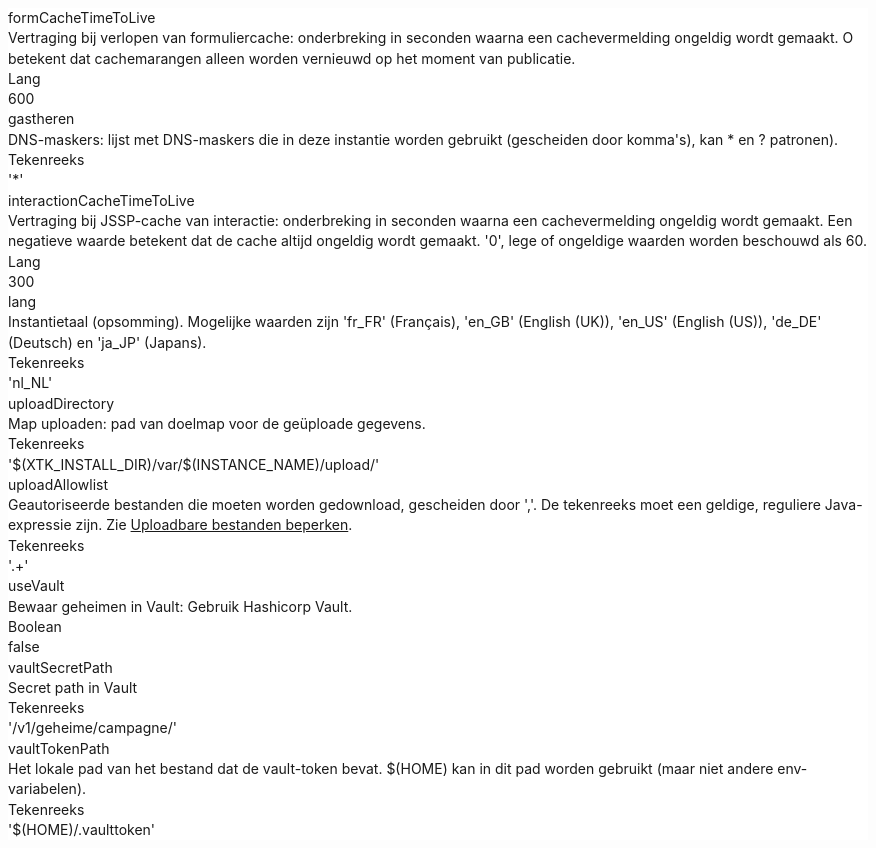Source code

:   <tr> 
   <td> formCacheTimeToLive<br /> </td> 
   <td> Vertraging bij verlopen van formuliercache: onderbreking in seconden waarna een cachevermelding ongeldig wordt gemaakt. O betekent dat cachemarangen alleen worden vernieuwd op het moment van publicatie.<br /> </td> 
   <td> Lang<br /> </td> 
   <td> 600<br /> </td> 
  </tr> 
  <tr> 
   <td> gastheren<br /> </td> 
   <td> DNS-maskers: lijst met DNS-maskers die in deze instantie worden gebruikt (gescheiden door komma's), kan * en ? patronen).<br /> </td> 
   <td> Tekenreeks<br /> </td> 
   <td> '*'<br /> </td> 
  </tr> 
  <tr> 
   <td> interactionCacheTimeToLive<br /> </td> 
   <td> Vertraging bij JSSP-cache van interactie: onderbreking in seconden waarna een cachevermelding ongeldig wordt gemaakt. Een negatieve waarde betekent dat de cache altijd ongeldig wordt gemaakt. '0', lege of ongeldige waarden worden beschouwd als 60.<br /> </td> 
   <td> Lang<br /> </td> 
   <td> 300<br /> </td> 
  </tr> 
  <tr> 
   <td> lang<br /> </td> 
   <td> Instantietaal (opsomming). Mogelijke waarden zijn 'fr_FR' (Français), 'en_GB' (English (UK)), 'en_US' (English (US)), 'de_DE' (Deutsch) en 'ja_JP' (Japans).<br /> </td> 
   <td> Tekenreeks<br /> </td> 
   <td> 'nl_NL'<br /> </td> 
  </tr> 
  <tr> 
   <td> uploadDirectory<br /> </td> 
   <td> Map uploaden: pad van doelmap voor de geüploade gegevens.<br /> </td> 
   <td> Tekenreeks<br /> </td> 
   <td> '$(XTK_INSTALL_DIR)/var/$(INSTANCE_NAME)/upload/' <br /> </td> 
  </tr> 
  <tr> 
   <td> uploadAllowlist<br /> </td> 
   <td> Geautoriseerde bestanden die moeten worden gedownload, gescheiden door ','. De tekenreeks moet een geldige, reguliere Java-expressie zijn. Zie <a href="file-res-management.md" target="_blank">Uploadbare bestanden beperken</a>.<br /> </td> 
   <td> Tekenreeks<br /> </td> 
   <td> '.+' <br /> </td> 
  </tr> 
  <tr> 
   <td> useVault<br /> </td> 
   <td> Bewaar geheimen in Vault: Gebruik Hashicorp Vault.<br /> </td> 
   <td> Boolean<br /> </td> 
   <td> false<br /> </td> 
  </tr> 
  <tr> 
   <td> vaultSecretPath<br /> </td> 
   <td> Secret path in Vault<br /> </td> 
   <td> Tekenreeks<br /> </td> 
   <td> '/v1/geheime/campagne/'<br /> </td> 
  </tr> 
  <tr> 
   <td> vaultTokenPath<br /> </td> 
   <td> Het lokale pad van het bestand dat de vault-token bevat. $(HOME) kan in dit pad worden gebruikt (maar niet andere env-variabelen).<br /> </td> 
   <td> Tekenreeks<br /> </td> 
   <td> '$(HOME)/.vaulttoken'<br /> </td> 
  </tr> 
  <tr>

#####

- Job item
Copy out each line of the data above, exactly, if it lies between the line holding "<td> DNS-maskers: lijst" and the line holding "<td> interactionCacheTimeToLive<br />", inclusive; copy no other line.

- Exercise result
   <td> DNS-maskers: lijst met DNS-maskers die in deze instantie worden gebruikt (gescheiden door komma's), kan * en ? patronen).<br /> </td> 
   <td> Tekenreeks<br /> </td> 
   <td> '*'<br /> </td> 
  </tr> 
  <tr> 
   <td> interactionCacheTimeToLive<br /> </td> 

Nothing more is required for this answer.